One of the nice things obviously within the Microsoft products and Teams in particular, is its ISO certification, which demonstrates security standards applicable for both Australia and international jurisdictions where other IP agencies are located.

Security stance a global winner 

For agencies discussing sensitive issues such as intellectual property protection and regulation, any collaboration platform had to pass muster as far as its security posture was concerned. 

Burn says that IP Australia worked with a partner on the design and implementation of the Teams based IPOcollab platform, with its security status vetted by IP Australia’s recently formed architecture review board. The Agency also ensured that Teams met the security expectations of the Digital Transformation Agency and the Australian Signals Directorate. 

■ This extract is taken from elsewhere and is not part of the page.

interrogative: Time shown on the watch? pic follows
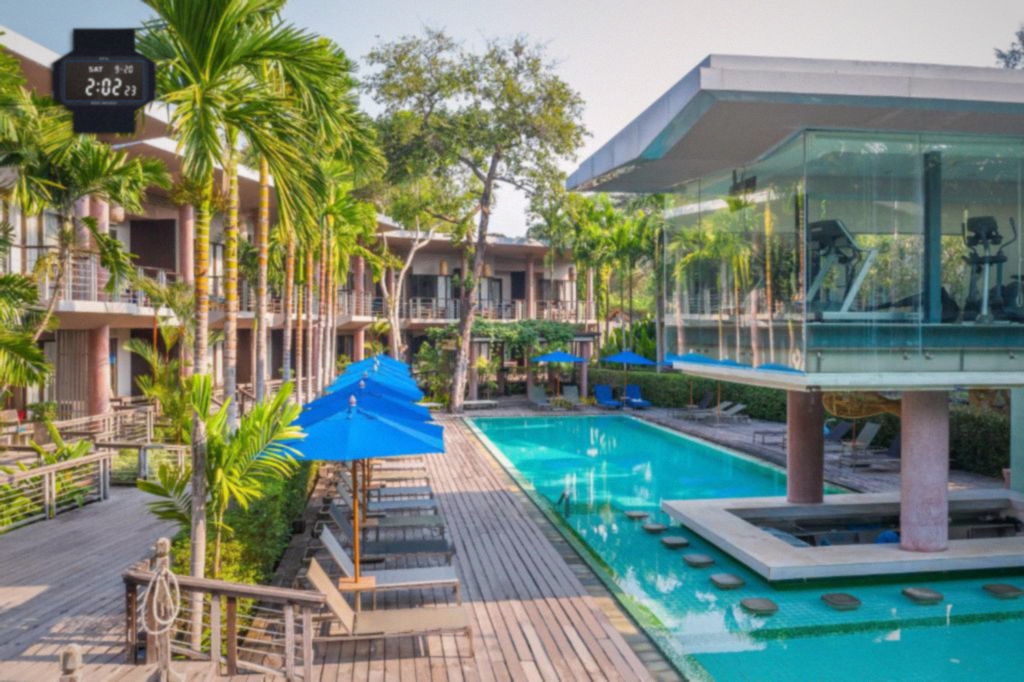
2:02
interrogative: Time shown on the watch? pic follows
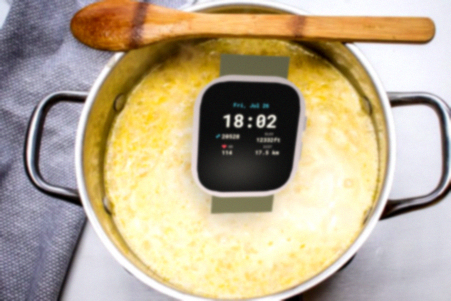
18:02
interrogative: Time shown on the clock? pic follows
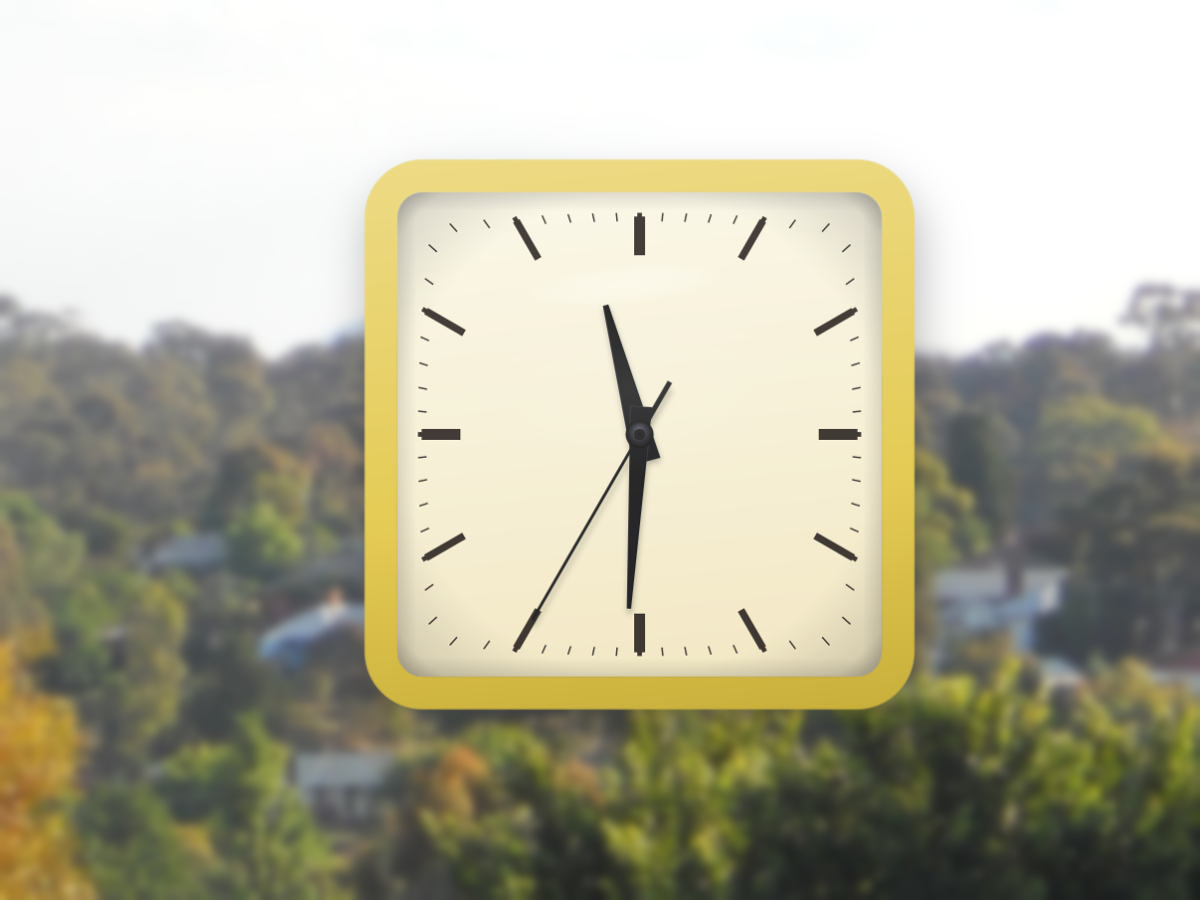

One of the nice things obviously within the Microsoft products and Teams in particular, is its ISO certification,” which demonstrates security standards applicable for both Australia and international jurisdictions where other IP agencies are located, says Burn. 

The IPOcollab beta test has already allowed teams from IP agencies around the world to collaborate, converse, plan, meet and work together in one virtual space. Agencies can create multijurisdictional project teams without geographical barriers reducing their momentum. 

Teams can also be integrated with Microsoft Azure AI services allowing transcription and translation.  

Already IPOcollab has been used to establish a cognitive computing community where users are sharing insights about AI and machine learning; a collaborative project focussed on exploring IP economics made up of several geographically dispersed jurisdictions; and IPOcollab is being used by the International Trademark Association as a platform to bring together experts from around the world to discuss and collaboratively consider IP futures initiatives. 

Following the success of the initial IPOcollab tests, IP Australia now wants to foster even deeper global collaboration and new use casesreinforcing its status as a true digital pioneer. 

As Bollard says; “IPOcollab, powered by Teams is a hero capability for us – delivering ongoing and trusted collaboration across the global IP community.”